Let’s break chronic pain into three categories for the sake of our discussion. Lancinating pain is pain you can trace with your finger. Persistent lancinating pain can happen anywhere in the body, but the leg is the most commonly affected. Folks who have leg pain caused by a bad back know what lancinating pain is. When I ask them where there pain is, they can trace the course of it with their finger tip from start to end. Lancinating pain is caused, normally, by a single irritated or damaged nerve often running from your back all the way to your foot. The pain is sharp, searing, or electric; it feels like someone is cutting you with a knife.


Regional pain affects a particular area of the body. When I ask you about your pain, you can’t really point to it, but you wave your hand around your shoulder girdle and arm. It’s diffuse, nagging and aching; like a toothache. This is pain caused by multiple structures, not just nerves like the lancinating pain.


Global pain is the most frustrating. I give my patients a drawing of a body to map out their pain and they color in the whole thing, front and back. It’s easier for them to tell me where they don’t hurt than to tell me what hurts. They are tired, overwhelmed, and depressed. They want desperately to get back onto life, but their pain makes it impossible. Pain medication doesn’t phase it and restful sleep never comes.


We have billions of nerve sensors in our body. We don’t know what happens, exactly, but we know that for whatever reason, nerves will start firing randomly and frequently. When they do, you feel pain. Whether you have lancinating, regional or global pain, the same thing is happening. Nerves are firing off messages of danger to the brain, one after the other, making it difficult to think about anything else.


Imagine your neural pathways like a freeway with an inspection station. Imagine pain impulses like red cars. This freeway is overrun with red cars. Every lane is full and the red cars are backing up, one after the other until it seems there is no end to them. The inspector at the station is so used to seeing red cars that he never expects to see anything else and he gets really good at spotting red cars.


If you have chronic pain, you know that a hot soak, rubbing it, or using a pain-relieving gel can relieve your symptoms at least for a few minutes. Imagine that the hot water, the touch of your hand or the tingling sensation of the pain-relieving rub puts blue cars on the freeway. It’s not that the red cars aren’t there, but the blue cars are getting through occasionally and, when they do, the inspector goes “Ahhh.” No pain.

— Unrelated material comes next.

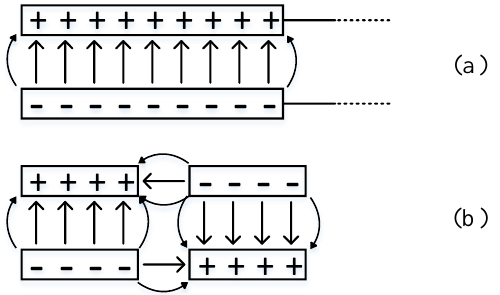
Figure 2. Illustration of the electrical field between capacitor plates.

The question then becomes how do we get more blue cars on the freeway?


I read an intriguing study this past week. Thank heaven for people who think out of the box and try things other than surgery and drugs. These researchers took a group of patients with chronic pain, divided them into a test group (treatment) and a control group (no treatment). Personal stereos were programmed with music the patient considered soothing. While listening to their music, the test patients reported significantly lower pain and improved function. They even reported lower levels of pain long after they stopped listening to the music.


Now don’t shake your heads at me and call me silly. This research was really compelling. The group listening to soothing music reported a significant decrease in their level of perceived pain and improvement in their level of function. Function is what it’s all about. Your pain would be more tolerable if you could just have your life back, right? While listening to their music, the test patients were able to resume many of their usual activities.

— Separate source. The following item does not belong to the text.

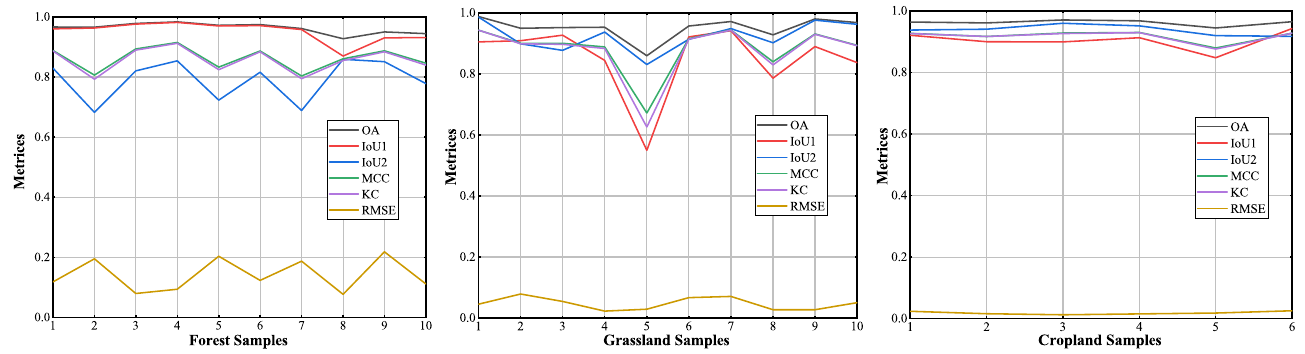
Figure 11. Per-sample performances in different land use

Try this treatment. Worst case scenario you wind up with a personal stereo that plays only music you like. That’s worth giving the treatment shot, isn’t it?

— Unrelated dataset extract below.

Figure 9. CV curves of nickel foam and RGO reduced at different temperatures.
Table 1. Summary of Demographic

You’ll need a programmable MP3 or CD player with a good set of headphones. You’re not playing this music on the household stereo.


Next you’ll need someone computer literate enough to program your music for you (if, like me, you’re not able to do it yourself). Most of us know a teenager who would love the opportunity to show off their programming skills. There are services online that let you pick and choose from thousands of titles and download individual pieces or whole albums for less than you would pay in stores.


The music you’re looking for is highly personal and soothing; remember we’re not looking for jumpy music that makes you want to dance or run out of the room. I have a friend who loves Indian drums and flutes and another who loves opera. I like music that is highly singable: standards, 70’s pop, Motown. What speaks to you?


Now sit back and listen. Allow yourself to get lost in the music. Here come the blue cars. Before long, the highway is full of soothing blue cars. Keep those blue cars coming long enough and the inspector gets less sensitive to the red cars which drives down the intensity of your pain. Try taking a gentle walk while you’re listening to your music. Before long, as you learn to work your musical cure, you’ll be doing the things you wanted to do. Relax, enjoy, and happy listening.